*SHORT EXERCISE*. Pick out and copy each line of the material that contains the string "Example". Case counts.

::::

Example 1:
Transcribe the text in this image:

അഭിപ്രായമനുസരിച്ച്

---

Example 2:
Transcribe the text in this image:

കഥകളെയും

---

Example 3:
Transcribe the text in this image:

::::

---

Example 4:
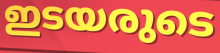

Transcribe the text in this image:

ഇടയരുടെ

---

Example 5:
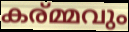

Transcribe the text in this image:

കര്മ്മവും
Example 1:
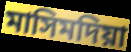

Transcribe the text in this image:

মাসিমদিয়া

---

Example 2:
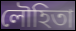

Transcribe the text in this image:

::::

*RESULT BELOW*.
Example 1:
Example 2:
Example 3:
Example 4:
Example 5:
Example 1:
Example 2:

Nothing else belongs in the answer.